By Riemann Existence Theorem, the surjection $f \colon \pi_1(\Sigma \setminus p_1, p_2, p_3) \to \mathbb{Z}_3$ gives a Galois cover with Galois group $\mathbb{Z}_3$ branched only at the points $p_1, p_2, p_3$.
This cover is precisely your covering $\Pi_f \colon \Sigma' \to \Sigma$. Then $\deg \Pi_f = |\mathbb{Z}_3|=3$. (HereBy the way, here I do not understand why you wrote that the cover is "unramified", which is false. Maybe you meant "ramified"?)

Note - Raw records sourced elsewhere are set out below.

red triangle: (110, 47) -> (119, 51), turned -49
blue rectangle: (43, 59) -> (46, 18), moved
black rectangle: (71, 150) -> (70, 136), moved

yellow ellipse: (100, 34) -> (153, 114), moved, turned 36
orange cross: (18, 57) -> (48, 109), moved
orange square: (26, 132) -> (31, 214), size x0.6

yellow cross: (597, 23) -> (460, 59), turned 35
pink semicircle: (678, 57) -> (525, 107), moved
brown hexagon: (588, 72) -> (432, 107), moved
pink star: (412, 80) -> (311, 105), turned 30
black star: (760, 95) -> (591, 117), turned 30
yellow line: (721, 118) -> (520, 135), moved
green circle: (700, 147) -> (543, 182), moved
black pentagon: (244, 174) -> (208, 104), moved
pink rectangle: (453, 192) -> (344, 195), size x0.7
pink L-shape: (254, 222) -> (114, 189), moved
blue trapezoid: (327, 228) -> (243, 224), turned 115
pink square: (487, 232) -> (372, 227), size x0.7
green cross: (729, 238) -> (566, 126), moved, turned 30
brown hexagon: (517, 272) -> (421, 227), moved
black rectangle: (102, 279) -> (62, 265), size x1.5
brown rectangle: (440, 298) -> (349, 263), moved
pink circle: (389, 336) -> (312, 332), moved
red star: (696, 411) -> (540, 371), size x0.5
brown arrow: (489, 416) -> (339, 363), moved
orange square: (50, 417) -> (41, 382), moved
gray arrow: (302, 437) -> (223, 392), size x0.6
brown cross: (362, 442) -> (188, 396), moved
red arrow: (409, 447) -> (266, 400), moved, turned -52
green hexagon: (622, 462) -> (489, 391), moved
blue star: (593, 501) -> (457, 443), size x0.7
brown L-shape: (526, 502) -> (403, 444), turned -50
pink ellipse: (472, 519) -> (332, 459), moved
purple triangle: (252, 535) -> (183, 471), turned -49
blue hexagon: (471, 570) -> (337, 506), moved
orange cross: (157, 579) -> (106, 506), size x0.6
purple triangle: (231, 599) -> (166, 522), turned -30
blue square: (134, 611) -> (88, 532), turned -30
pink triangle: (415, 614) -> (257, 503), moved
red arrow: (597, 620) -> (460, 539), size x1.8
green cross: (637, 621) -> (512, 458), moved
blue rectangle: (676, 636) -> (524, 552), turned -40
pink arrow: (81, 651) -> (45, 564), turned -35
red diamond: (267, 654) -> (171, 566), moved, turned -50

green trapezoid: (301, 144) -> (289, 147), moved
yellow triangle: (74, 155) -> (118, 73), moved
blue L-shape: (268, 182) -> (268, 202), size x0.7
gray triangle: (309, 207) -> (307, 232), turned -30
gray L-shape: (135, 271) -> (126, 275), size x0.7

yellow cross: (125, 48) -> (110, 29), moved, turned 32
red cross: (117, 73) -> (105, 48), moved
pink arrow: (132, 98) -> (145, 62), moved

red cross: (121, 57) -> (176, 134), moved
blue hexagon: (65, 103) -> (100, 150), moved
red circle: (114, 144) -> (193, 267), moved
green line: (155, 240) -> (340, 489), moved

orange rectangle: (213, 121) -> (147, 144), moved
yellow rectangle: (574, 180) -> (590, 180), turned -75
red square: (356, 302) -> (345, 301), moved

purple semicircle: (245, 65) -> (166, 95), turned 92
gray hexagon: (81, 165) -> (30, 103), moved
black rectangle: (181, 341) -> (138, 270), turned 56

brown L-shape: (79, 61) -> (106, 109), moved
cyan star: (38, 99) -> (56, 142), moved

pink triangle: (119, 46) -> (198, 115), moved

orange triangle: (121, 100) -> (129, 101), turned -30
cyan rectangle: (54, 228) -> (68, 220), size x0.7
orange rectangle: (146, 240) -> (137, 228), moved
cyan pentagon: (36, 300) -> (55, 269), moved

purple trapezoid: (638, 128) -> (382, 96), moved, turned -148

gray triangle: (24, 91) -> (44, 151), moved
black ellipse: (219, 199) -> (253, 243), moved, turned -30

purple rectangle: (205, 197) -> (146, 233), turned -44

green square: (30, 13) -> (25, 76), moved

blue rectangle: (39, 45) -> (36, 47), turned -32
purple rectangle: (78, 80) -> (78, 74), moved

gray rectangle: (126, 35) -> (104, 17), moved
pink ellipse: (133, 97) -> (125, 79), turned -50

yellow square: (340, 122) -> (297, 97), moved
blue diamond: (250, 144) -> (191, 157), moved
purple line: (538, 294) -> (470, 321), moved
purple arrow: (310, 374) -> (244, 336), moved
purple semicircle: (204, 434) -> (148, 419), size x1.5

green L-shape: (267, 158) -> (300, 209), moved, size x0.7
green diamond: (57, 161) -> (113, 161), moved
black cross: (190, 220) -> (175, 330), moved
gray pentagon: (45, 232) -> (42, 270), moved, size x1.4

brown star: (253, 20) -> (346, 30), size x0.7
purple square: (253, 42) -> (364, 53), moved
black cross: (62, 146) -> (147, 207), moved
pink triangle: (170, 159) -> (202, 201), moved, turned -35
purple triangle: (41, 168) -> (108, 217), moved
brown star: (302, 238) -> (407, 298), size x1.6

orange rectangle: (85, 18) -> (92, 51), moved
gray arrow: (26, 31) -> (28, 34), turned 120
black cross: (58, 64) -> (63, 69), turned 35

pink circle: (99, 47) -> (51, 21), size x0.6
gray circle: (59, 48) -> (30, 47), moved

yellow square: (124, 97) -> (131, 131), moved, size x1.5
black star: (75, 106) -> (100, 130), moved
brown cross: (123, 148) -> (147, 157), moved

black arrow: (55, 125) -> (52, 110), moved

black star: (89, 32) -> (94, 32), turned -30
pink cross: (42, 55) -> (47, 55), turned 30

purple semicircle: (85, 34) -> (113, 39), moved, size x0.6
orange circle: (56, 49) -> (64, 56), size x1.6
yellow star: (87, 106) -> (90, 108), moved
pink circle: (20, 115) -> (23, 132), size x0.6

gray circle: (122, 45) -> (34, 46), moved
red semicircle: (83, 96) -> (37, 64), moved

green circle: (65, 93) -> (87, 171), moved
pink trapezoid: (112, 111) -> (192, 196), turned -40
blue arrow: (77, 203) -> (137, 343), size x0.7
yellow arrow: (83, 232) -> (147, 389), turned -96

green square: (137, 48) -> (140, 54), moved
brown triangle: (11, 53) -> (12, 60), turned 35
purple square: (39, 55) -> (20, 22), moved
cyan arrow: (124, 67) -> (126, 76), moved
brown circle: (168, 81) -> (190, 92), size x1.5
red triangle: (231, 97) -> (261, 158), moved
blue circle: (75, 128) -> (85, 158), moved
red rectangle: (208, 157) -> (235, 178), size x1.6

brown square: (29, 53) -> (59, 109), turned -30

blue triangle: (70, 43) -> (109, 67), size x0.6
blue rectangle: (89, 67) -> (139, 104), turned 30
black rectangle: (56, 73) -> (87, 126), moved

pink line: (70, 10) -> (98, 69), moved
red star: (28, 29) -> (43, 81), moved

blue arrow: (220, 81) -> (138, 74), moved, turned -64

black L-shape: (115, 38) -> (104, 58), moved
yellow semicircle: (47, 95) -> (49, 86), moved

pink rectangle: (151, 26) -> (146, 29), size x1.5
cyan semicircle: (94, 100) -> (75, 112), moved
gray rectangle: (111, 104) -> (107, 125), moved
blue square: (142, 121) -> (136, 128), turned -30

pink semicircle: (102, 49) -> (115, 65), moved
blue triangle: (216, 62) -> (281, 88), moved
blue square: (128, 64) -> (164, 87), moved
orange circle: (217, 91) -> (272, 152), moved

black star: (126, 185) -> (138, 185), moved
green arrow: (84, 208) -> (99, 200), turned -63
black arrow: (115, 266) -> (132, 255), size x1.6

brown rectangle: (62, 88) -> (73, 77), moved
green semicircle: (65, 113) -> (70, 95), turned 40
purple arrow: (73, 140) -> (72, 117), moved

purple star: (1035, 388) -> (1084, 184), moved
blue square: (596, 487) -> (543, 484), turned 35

The Galois group of $\Pi_f$ acts naturally on $\Sigma'$, and the action is free outside the preimages of $p_1$, $p_2$, $p_3$. At these preimages the stabilizer is obviously $\mathbb{Z}_3$ itself, so the cover $\Pi_f$ is totally ramified over $p_1$, $p_2$, $p_3$.
Then the genus of $\Sigma'$ can be computed by Riemann-Hurwitz formula, obtaining $$2g(\Sigma')-2= |\mathbb{Z}_3| \bigg(2g(\Sigma)-2 + 3 \bigg(1-\frac{1}{3} \bigg) \bigg),$$ that is $g(\Sigma')=7$.